Wireshark-dev: Re: [Wireshark-dev] display filter scanner.l possible weirdness

From: João Valverde <j@xxxxxx>
Date: Tue, 23 Aug 2022 10:30:01 +0100


On 8/22/22 14:42, Richard Sharpe wrote:
Hi folks,

In trying to introduce my contexts approach for display filters to
handle embedded/recursive structures in 802.11 Information Elements
(TLVs) I came across this in epan/dfilter/scanner.l:

-----------------------------
-               ([.][-+[:alnum:]_:]+)+[.]{0,2} |
-[-+[:alnum:]_:]+([.][-+[:alnum:]_:]+)*[.]{0,2} {
+              ([.][-+[:alnum:]_]+)+[.]{0,2} |
+[-+[:alnum:]_]+([.][-+[:alnum:]_]+)*[.]{0,2} {
------------------------------

Basically, the original scanner allowed solons (:) in field names. I
had to change that since I needed to parse out colons separately in
the grammar. It almost looks like someone made a mistake and assumed
they needed ':]' in contexts where that was not necessary.

I do not believe anyone uses colons in filter strings and did not
think it was possible.

Does anyone think this will be a problem?

It is a problem because that regex also has to match things other than fields. Bytes, MAC addresses, IPv6 addresses, those use colons.
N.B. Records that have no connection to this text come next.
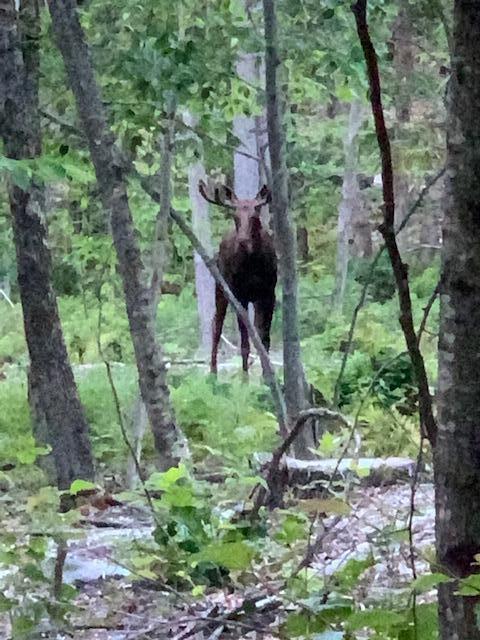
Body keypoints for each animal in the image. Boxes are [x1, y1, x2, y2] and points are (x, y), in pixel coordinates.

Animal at [198, 180, 277, 377]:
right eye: (235, 216)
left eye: (254, 216)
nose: (242, 240)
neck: (254, 265)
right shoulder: (239, 295)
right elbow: (245, 343)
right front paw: (245, 378)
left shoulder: (269, 293)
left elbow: (264, 338)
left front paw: (267, 374)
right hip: (221, 288)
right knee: (216, 326)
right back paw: (213, 372)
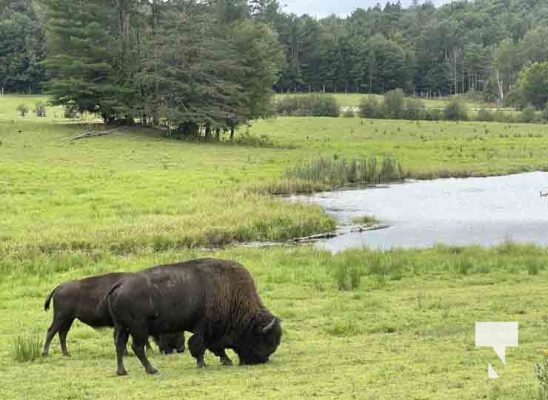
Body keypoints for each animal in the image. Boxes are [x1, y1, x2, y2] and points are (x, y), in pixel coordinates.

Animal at [42, 272, 184, 356]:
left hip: (69, 319)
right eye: (174, 330)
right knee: (51, 331)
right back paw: (45, 353)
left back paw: (66, 353)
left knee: (62, 333)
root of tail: (60, 286)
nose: (181, 349)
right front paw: (131, 352)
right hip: (61, 317)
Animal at [105, 258, 282, 376]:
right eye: (265, 340)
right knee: (137, 348)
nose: (261, 360)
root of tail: (119, 285)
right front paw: (202, 364)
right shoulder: (204, 328)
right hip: (138, 329)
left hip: (122, 328)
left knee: (119, 345)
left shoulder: (211, 331)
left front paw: (225, 361)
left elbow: (214, 347)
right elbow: (200, 346)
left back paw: (122, 371)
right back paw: (152, 370)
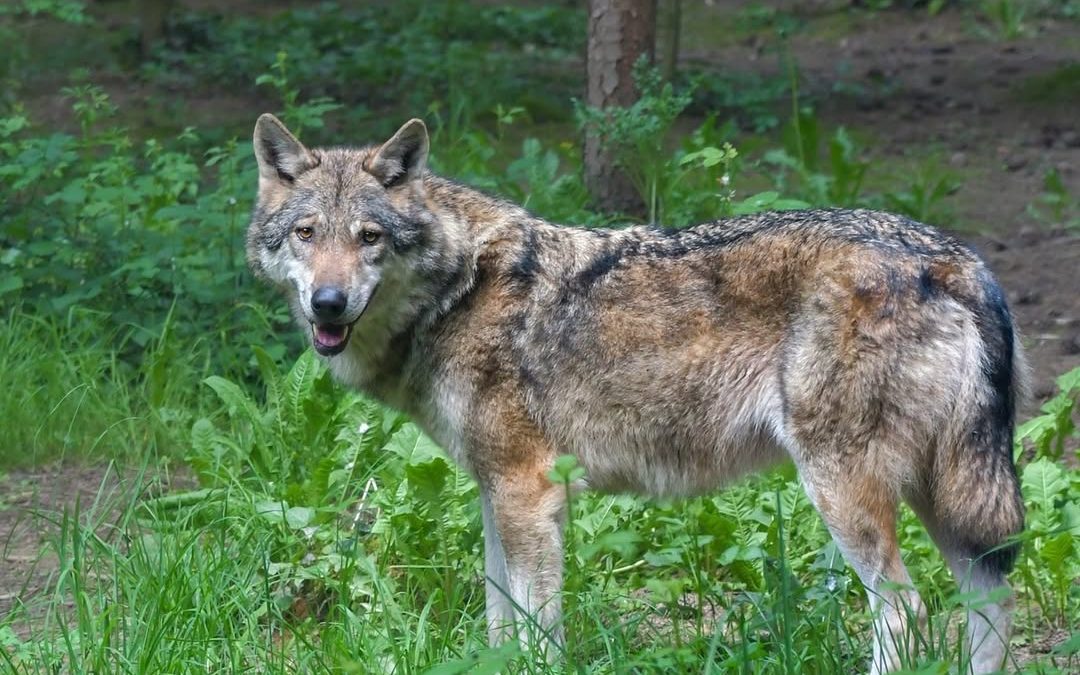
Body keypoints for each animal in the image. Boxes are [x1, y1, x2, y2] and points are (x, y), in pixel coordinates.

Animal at [247, 114, 1027, 673]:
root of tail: (956, 260)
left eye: (369, 237)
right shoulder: (496, 491)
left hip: (847, 491)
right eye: (307, 233)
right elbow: (501, 622)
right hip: (946, 496)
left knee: (907, 612)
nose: (327, 303)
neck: (459, 290)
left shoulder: (530, 490)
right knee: (989, 600)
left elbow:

Is there a reason why you are not developing this on the master branch? That is odd.

And I urge you to come up with a design first that can garner some support. Maybe you could explain what "protocol contexts" are. I fail to see what makes contexts recursive.

Also, are there automated tests for the dfilter stuff? I have been
using dftest to test my changes but it would be good to see if I have
disturbed anything.


Read README.test and try running "pytest -k dfilter" in the build directory.